Il est dès lors difficile de seulement parler de la contemplation, puisque celle-ci est par essence muette, pure réception de ce qu'elle aperçoit, expérience à peine traduisible en mots.  
Ineffable, la contemplation peut ainsi paraître tellement subtile qu'elle en devient évanescente. Il importe déjà de cerner cette notion de contemplation, qui paraît si fuyante. Elle prétend nous faire échapper à la sensibilité immédiate, pour nous présenter, immédiatement, sans intermédiaire, les essences les plus hautes. A quoi accède-t-on dans la contemplation ? Quel est son objet ?
 
2) La contemplation comme vision.
La contemplation ne peut se confondre avec la simple distraction, ou l'attitude oisive de celui qui baye aux corneilles (qui "rêvasse, perd son temps en regardant en l'air niaisement" (Robert) ), du doux rêveur. La contemplation est une activité de l'âme -et pas un relâchement ou une faiblesse passagère de l'esprit.

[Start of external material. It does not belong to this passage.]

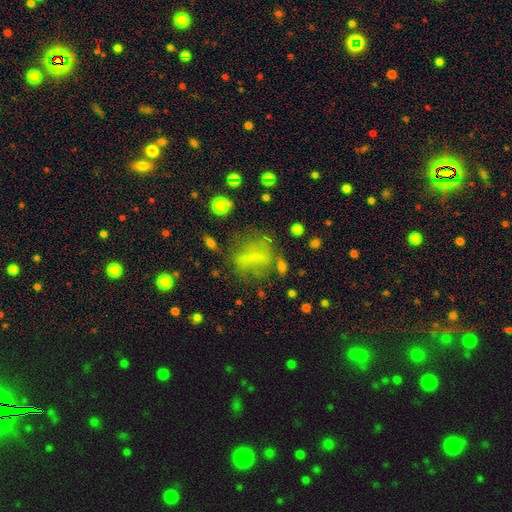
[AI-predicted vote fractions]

La contemplation est plus que la simple observation, qui se tient à distance de son objet et l'étudie avec scrupule, tandis que la contemplation prétend s'emplir de ce qu'elle regarde. Elle est bien un regard attentif, mais porté vers des réalités célestes, alors que l'observation ne peut pas dépasser le cadre de l'expérience sensible, naturelle (observation des plantes, des animaux, d'un paysage ou des astres).  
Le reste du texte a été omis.